Omnitron Lidar Reliability: MEMS Technology Boost
- This article focuses on the challenges of making automotive lidar systems more durable and reliable, specifically addressing their short lifespan due to harsh environmental conditions.
- * the Problem: Automotive lidar is susceptible to failure due to vibrations (from bumpy roads) and temperature fluctuations.These can misalign the delicate optical components within the system.
- In essence, the article highlights a significant step towards creating more reliable and long-lasting lidar systems for self-driving cars by focusing on a basic engineering challenge: building more...
key Takeaways: Improving the Reliability of Automotive Lidar
This article focuses on the challenges of making automotive lidar systems more durable and reliable, specifically addressing their short lifespan due to harsh environmental conditions. Here’s a breakdown of the key points:
* the Problem: Automotive lidar is susceptible to failure due to vibrations (from bumpy roads) and temperature fluctuations.These can misalign the delicate optical components within the system.
* The Weak Link: The scanners – the parts that angle the laser beam – are the most frequent point of failure. Customary metal springs used in these scanners wear out.

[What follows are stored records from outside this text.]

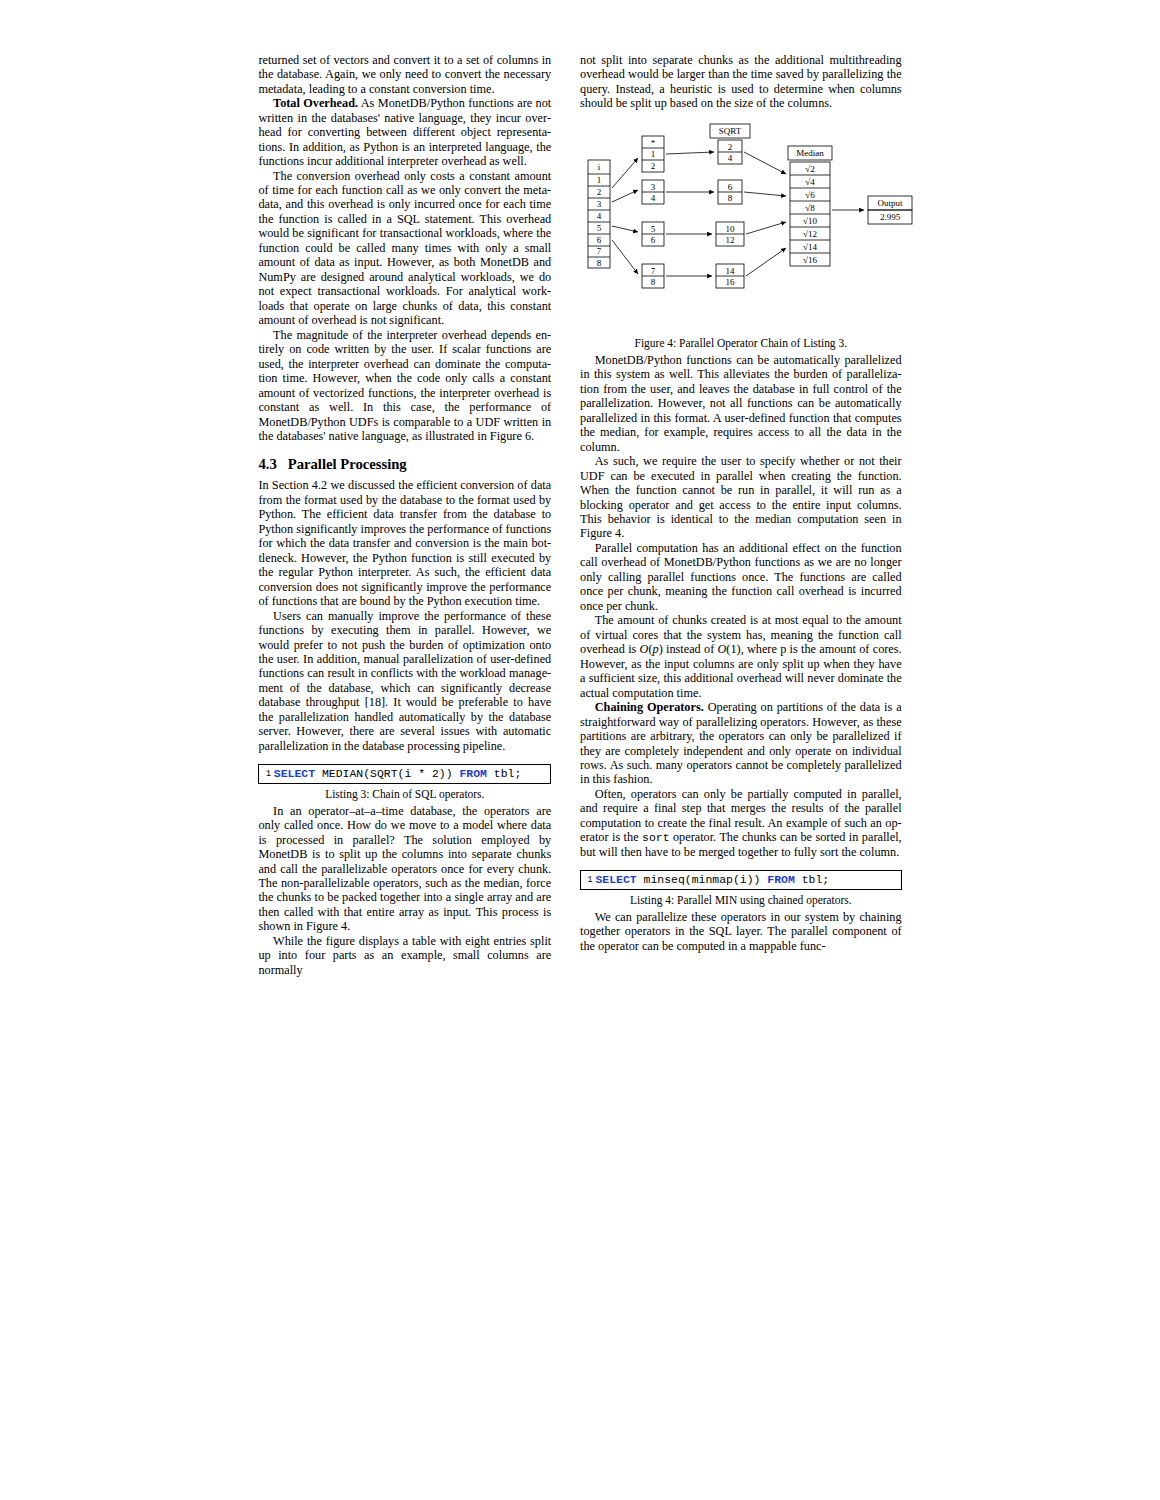returned set of vectors and convert it to a set of columns in the database. Again, we only need to convert the necessary metadata, leading to a constant conversion time.
Total Overhead. As MonetDB/Python functions are not written in the databases' native language, they incur overhead for converting between different object representations. In addition, as Python is an interpreted language, the functions incur additional interpreter overhead as well.
The conversion overhead only costs a constant amount of time for each function call as we only convert the metadata, and this overhead is only incurred once for each time the function is called in a SQL statement. This overhead would be significant for transactional workloads, where the function could be called many times with only a small amount of data as input. However, as both MonetDB and NumPy are designed around analytical workloads, we do not expect transactional workloads. For analytical workloads that operate on large chunks of data, this constant amount of overhead is not significant.
The magnitude of the interpreter overhead depends entirely on code written by the user. If scalar functions are used, the interpreter overhead can dominate the computation time. However, when the code only calls a constant amount of vectorized functions, the interpreter overhead is constant as well. In this case, the performance of MonetDB/Python UDFs is comparable to a UDF written in the databases' native language, as illustrated in Figure 6.
4.3 Parallel Processing
In Section 4.2 we discussed the efficient conversion of data from the format used by the database to the format used by Python. The efficient data transfer from the database to Python significantly improves the performance of functions for which the data transfer and conversion is the main bottleneck. However, the Python function is still executed by the regular Python interpreter. As such, the efficient data conversion does not significantly improve the performance of functions that are bound by the Python execution time.
Users can manually improve the performance of these functions by executing them in parallel. However, we would prefer to not push the burden of optimization onto the user. In addition, manual parallelization of user-defined functions can result in conflicts with the workload management of the database, which can significantly decrease database throughput [18]. It would be preferable to have the parallelization handled automatically by the database server. However, there are several issues with automatic parallelization in the database processing pipeline.
1 SELECT MEDIAN(SQRT(i * 2)) FROM tbl;
Listing 3: Chain of SQL operators.
In an operator–at–a–time database, the operators are only called once. How do we move to a model where data is processed in parallel? The solution employed by MonetDB is to split up the columns into separate chunks and call the parallelizable operators once for every chunk. The non-parallelizable operators, such as the median, force the chunks to be packed together into a single array and are then called with that entire array as input. This process is shown in Figure 4.
While the figure displays a table with eight entries split up into four parts as an example, small columns are normally
not split into separate chunks as the additional multithreading overhead would be larger than the time saved by parallelizing the query. Instead, a heuristic is used to determine when columns should be split up based on the size of the columns.
i 1 2 3 4 5 6 7 8 * 1 2 3 4 5 6 7 8 SQRT 2 4 6 8 10 12 14 16 Median √2 √4 √6 √8 √10 √12 √14 √16 Output 2.995
Figure 4: Parallel Operator Chain of Listing 3.
MonetDB/Python functions can be automatically parallelized in this system as well. This alleviates the burden of parallelization from the user, and leaves the database in full control of the parallelization. However, not all functions can be automatically parallelized in this format. A user-defined function that computes the median, for example, requires access to all the data in the column.
As such, we require the user to specify whether or not their UDF can be executed in parallel when creating the function. When the function cannot be run in parallel, it will run as a blocking operator and get access to the entire input columns. This behavior is identical to the median computation seen in Figure 4.
Parallel computation has an additional effect on the function call overhead of MonetDB/Python functions as we are no longer only calling parallel functions once. The functions are called once per chunk, meaning the function call overhead is incurred once per chunk.
The amount of chunks created is at most equal to the amount of virtual cores that the system has, meaning the function call overhead is O(p) instead of O(1), where p is the amount of cores. However, as the input columns are only split up when they have a sufficient size, this additional overhead will never dominate the actual computation time.
Chaining Operators. Operating on partitions of the data is a straightforward way of parallelizing operators. However, as these partitions are arbitrary, the operators can only be parallelized if they are completely independent and only operate on individual rows. As such. many operators cannot be completely parallelized in this fashion.
Often, operators can only be partially computed in parallel, and require a final step that merges the results of the parallel computation to create the final result. An example of such an operator is the sort operator. The chunks can be sorted in parallel, but will then have to be merged together to fully sort the column.
1 SELECT minseq(minmap(i)) FROM tbl;
Listing 4: Parallel MIN using chained operators.
We can parallelize these operators in our system by chaining together operators in the SQL layer. The parallel component of the operator can be computed in a mappable func-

* Silicon Flexures as a Solution: Researchers initially turned to silicon flexures (acting like springs) to provide more durable and precise mirror control. However, even these weren’t robust enough.
* Omnitron’s Breakthrough: High-Force MEMS chip: Omnitron is developing a new MEMS (Micro-electro-Mechanical Systems) chip designed to exert 10 times more force on the micromirrors then current industry standards. This allows for finer control and greater resilience.
* How it Works: The chip etches the mirror and its actuator into a single silicon wafer. Movement is achieved through electrostatic forces acting on interlocking “teeth” within deep trenches in the wafer.
* The Key Innovation: Aspect Ratio: The crucial advancement is increasing the aspect ratio (depth to width of the trenches). Deeper trenches allow for greater electrostatic force and a wider range of motion. Omnitron achieved a 100:1 aspect ratio, significantly higher than the typical 20:1-40:1.
* Advancement & funding: This breakthrough came through extensive experimentation and prototyping in university foundries across the US. The startup has already secured over $800 million in letters of intent.
In essence, the article highlights a significant step towards creating more reliable and long-lasting lidar systems for self-driving cars by focusing on a basic engineering challenge: building more robust and precise micro-mechanical components.